Diese hohen Erwartungen betreffen auch die Prioritäten, die Polen als wesentlich für die Entwicklung Europas definiert. Jede Ratspräsidentschaft legt für sich die Ziele fest, die sich vor allem aus der laufenden EU-Agenda ergeben. Dabei orientiert sich jedes Land auch an seinen eigenen Präferenzen und Möglichkeiten. Die Regierung in Warschau ist sich bewusst, dass das Amt der Ratspräsidentschaft nicht die Zeit ist, sich um die eigenen Interessen zu kümmern, sondern die Entwicklung der gesamten Gemeinschaft im Blick zu haben. Die aktuelle Situation in der EU birgt viele Herausforderungen. Polen bemüht sich, ihnen zu begegnen und konzentriert sich auf drei Schwerpunkte: 1) die europäische Integration als Wachstumsquelle, 2) die europäische Sicherheit und 3) Europa, das von seiner Öffnung profitiert.

**ZEILEN:**

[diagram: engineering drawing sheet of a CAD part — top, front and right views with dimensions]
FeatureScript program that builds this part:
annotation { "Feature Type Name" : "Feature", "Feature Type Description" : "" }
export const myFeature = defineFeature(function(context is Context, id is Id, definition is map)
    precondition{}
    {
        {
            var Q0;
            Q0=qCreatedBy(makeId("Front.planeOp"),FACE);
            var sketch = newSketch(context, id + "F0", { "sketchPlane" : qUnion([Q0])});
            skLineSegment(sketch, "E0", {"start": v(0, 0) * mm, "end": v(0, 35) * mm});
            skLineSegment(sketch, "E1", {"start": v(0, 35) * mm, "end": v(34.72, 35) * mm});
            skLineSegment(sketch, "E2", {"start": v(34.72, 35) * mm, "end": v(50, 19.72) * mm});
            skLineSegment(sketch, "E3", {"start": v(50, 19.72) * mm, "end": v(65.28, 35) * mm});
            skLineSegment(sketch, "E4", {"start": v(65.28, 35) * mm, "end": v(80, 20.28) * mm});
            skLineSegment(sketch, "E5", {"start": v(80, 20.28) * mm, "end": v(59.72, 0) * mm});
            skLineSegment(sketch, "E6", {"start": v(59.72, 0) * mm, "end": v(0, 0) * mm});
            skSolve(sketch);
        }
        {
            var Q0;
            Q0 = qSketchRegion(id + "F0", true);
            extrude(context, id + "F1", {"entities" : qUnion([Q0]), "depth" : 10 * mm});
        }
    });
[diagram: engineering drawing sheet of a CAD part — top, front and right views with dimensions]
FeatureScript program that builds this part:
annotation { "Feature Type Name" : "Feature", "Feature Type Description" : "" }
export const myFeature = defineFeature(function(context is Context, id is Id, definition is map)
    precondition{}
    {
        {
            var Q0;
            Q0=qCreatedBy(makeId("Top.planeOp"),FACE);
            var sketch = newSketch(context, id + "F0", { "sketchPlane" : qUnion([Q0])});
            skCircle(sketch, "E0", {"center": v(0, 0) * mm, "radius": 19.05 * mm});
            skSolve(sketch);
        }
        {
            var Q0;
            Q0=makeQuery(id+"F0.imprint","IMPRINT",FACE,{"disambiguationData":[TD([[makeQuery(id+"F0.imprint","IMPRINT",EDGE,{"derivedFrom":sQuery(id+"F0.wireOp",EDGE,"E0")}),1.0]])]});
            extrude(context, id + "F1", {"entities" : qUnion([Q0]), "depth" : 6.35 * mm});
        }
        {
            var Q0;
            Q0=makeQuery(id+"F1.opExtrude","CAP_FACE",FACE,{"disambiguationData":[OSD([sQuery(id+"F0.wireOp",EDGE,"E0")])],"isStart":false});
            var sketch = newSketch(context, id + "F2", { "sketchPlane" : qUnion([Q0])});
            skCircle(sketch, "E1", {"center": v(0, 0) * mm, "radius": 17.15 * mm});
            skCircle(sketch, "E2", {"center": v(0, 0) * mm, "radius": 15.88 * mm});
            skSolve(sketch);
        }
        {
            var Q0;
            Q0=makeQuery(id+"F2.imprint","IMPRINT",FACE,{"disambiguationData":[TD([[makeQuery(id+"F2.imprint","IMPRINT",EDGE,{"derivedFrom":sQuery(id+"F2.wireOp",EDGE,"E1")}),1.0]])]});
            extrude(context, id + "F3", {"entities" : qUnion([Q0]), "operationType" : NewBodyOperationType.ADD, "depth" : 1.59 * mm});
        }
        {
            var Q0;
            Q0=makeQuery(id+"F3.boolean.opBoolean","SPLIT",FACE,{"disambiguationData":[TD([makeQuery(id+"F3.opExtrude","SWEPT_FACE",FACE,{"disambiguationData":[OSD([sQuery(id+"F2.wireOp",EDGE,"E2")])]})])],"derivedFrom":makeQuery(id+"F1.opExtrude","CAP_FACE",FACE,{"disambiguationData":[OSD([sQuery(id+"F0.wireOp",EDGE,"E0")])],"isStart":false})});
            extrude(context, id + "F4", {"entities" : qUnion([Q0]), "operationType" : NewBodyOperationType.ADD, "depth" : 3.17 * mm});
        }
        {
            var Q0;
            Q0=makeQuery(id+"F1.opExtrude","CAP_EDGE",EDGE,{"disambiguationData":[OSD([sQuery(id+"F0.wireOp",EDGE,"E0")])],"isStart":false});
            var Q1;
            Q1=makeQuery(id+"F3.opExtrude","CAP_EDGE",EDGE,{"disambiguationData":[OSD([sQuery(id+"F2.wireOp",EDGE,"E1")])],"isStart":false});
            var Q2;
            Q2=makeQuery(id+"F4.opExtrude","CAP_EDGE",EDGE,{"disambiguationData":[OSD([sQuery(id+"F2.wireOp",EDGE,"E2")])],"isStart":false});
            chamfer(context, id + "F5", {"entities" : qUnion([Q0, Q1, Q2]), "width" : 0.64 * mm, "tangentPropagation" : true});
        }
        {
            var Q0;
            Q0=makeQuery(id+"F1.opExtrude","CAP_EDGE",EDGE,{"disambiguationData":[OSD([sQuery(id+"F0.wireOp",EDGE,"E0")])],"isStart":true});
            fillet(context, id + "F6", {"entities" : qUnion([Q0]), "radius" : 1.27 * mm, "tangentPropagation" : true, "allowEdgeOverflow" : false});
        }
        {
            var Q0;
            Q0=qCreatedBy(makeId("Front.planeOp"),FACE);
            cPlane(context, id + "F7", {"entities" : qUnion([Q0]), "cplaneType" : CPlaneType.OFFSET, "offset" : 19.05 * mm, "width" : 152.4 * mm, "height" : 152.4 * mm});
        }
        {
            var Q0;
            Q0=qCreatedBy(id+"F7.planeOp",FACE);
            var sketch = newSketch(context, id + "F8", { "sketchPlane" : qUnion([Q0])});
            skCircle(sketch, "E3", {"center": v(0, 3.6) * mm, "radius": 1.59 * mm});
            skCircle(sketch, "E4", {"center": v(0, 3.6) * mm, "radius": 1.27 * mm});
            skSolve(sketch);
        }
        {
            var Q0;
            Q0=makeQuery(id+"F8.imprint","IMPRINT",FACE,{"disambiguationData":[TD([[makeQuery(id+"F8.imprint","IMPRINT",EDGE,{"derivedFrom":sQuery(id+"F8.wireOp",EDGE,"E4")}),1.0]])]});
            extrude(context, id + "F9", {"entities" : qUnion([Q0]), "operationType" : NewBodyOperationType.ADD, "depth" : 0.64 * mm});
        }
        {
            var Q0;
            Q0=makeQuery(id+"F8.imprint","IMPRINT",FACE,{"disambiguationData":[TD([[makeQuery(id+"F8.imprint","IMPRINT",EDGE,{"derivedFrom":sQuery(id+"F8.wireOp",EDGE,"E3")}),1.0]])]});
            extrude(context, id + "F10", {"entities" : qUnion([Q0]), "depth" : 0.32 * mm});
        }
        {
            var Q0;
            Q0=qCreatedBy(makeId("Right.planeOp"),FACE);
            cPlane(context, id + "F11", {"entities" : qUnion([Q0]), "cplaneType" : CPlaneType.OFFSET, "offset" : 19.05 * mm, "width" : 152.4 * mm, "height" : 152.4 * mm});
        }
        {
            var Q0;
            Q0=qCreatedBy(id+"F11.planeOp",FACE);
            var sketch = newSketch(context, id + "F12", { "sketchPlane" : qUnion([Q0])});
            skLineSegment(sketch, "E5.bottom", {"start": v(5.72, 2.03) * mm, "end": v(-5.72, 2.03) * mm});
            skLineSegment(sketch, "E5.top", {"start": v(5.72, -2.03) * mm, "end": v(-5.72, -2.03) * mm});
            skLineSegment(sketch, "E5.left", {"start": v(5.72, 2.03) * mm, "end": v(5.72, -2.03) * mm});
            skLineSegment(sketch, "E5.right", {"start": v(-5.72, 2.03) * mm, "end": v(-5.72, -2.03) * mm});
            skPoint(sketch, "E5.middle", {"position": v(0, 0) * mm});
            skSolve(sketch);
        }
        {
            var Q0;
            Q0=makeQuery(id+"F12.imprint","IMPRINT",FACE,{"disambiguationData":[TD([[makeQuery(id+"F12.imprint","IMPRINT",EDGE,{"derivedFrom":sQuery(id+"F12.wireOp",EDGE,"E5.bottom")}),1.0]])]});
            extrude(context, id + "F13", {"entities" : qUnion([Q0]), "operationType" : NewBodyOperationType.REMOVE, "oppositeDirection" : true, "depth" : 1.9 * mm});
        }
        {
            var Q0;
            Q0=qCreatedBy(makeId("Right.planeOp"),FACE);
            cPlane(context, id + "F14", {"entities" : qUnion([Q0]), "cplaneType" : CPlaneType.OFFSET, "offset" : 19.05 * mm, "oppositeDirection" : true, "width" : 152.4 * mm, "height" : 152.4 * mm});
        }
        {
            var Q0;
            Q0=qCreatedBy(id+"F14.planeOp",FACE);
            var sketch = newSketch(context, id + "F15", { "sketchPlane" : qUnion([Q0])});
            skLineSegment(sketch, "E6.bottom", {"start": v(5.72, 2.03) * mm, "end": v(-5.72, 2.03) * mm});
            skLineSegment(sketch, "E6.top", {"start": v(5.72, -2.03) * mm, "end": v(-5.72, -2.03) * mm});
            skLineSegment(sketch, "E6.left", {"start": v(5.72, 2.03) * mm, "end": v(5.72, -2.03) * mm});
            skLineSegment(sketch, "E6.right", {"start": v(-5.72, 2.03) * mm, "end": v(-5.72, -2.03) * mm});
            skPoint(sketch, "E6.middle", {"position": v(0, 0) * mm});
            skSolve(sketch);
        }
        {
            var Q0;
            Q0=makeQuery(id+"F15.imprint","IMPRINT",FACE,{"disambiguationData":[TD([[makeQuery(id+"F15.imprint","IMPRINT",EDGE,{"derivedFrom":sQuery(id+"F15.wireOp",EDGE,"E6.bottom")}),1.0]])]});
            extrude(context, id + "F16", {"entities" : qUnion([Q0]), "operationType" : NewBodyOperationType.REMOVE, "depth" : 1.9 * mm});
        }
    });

**ZIEL:** Auf welche drei Schwerpunkte konzentriert sich Polen laut dem Text zur polnischen Ratspräsidentschaft? Das Material spielt hierbei keine Rolle.

**ERGEBNIS:** Auf die europäische Integration als Wachstumsquelle, die europäische Sicherheit und Europa, das von seiner Öffnung profitiert.